Which makes the final words of the Book of Judges so jarring. The book spans approximately 400 years of Israel’s history, focused on a repeating pattern. That is, the people are doing well, they turn from God, they get into trouble, God raises up someone to save them, they repent for a period, things are going well… Rinse and repeat.
Here then is how the Book of Judges concludes: “In those days there was no king in Israel. Everyone did what was right in his own eyes.”
To be clear, this was not a call for a monarchy, nor was it a cheery description of some anarcho-libertarian paradise. Instead, it should be read with a resigned sigh, as a sad statement of fact.
God had given His people the opportunity to govern themselves under His kingship. He gave them clear guidelines for how to organize a peaceful and prosperous civil society unique in the world. They rejected all of it.
And in that rejection they had no fixed standard for what was actually right, what was good, what was just. So each man simply did what he decided was right. If the 400 years covered in about 15,000 words by the Judges demonstrates nothing else, it shows that, without the fixed standard of God, men cannot be trusted to know what the right thing is.
Having refused to do what was right in God’s eyes, and having failed to govern themselves, that 18-word epitaph explains what would come next. The people chose to live under a human king, and it went badly for them.
They did what was right in their eyes, and they suffered mightily for it.
When work was finished on the U.S. Constitution, Benjamin Franklin was allegedly asked what sort of governing system was adopted.

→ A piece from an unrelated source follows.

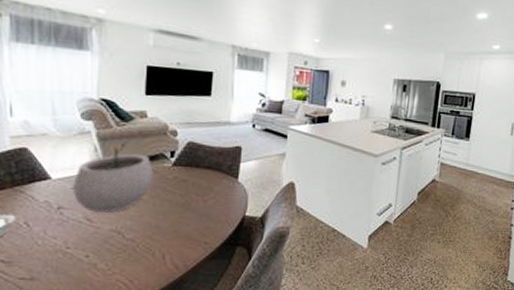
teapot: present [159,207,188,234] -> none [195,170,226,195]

His response: “A republic, if you can keep it.”
This was the same Benjamin Franklin who declared that, “Those who would give up essential Liberty, to purchase a little temporary Safety, deserve neither Liberty nor Safety.”
The modern history of our nation has consisted of a series of surrenders: giving up little bits of liberty to gain some perception of safety. And in so doing, we have begun to allow our republic to slip away.
In each case, it is because we have tried to do what was right in our own eyes.
We must recognize that our standard of right ends up being very wrong when it is unhinged from the truth of God. To reclaim our republic, to restore that essential liberty, we must take our eyes off ourselves and fix them on the word of God.